Oh I agree that their performances are worth being excited about and worth mentioning. I was just saying I don't get the point in being interested in these performances as a league record.Also let's not make the mistake of assuming no Ivy league athletes are on scholarship. They just aren't on a specific athletic scholarship. Plenty of them could be on full rides for academics, or even have money from private scholarships from high school. As an example, I didn't get an athletic scholarship in college, but I did get $2k of scholarship from my high school's boosters based on athletic performance in high school as well as a total of about $15k of academic money, before I even got accepted to a specific school. After I chose my school, I ended up getting a bit more from the school for academics.
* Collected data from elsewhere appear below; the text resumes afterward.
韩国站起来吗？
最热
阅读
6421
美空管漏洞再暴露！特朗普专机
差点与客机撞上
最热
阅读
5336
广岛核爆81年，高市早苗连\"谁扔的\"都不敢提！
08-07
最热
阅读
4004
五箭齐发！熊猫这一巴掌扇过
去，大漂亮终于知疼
Better athletes and students than me doubtless have gotten more.
GBG wrote:
runnerdnerd wrote:Just my opinion, but I'm not sure why somebody would care about an Ivy league record. School records have meaning, NCAA records have meaning, but league or conference records I find meaningless.
I find it meaningful that an Ivy, non-scholarship school had the top milers in the NCAA (Div. I) on both the men's and women's side this weekend. (*Now Geoghegan sits #2, I believe). Not only that, the Dartmouth men currently have three 4:02-or-faster milers.
Dartmouth is certainly proving that you CAN be among the nation's best at an Ivy, and in the northeast.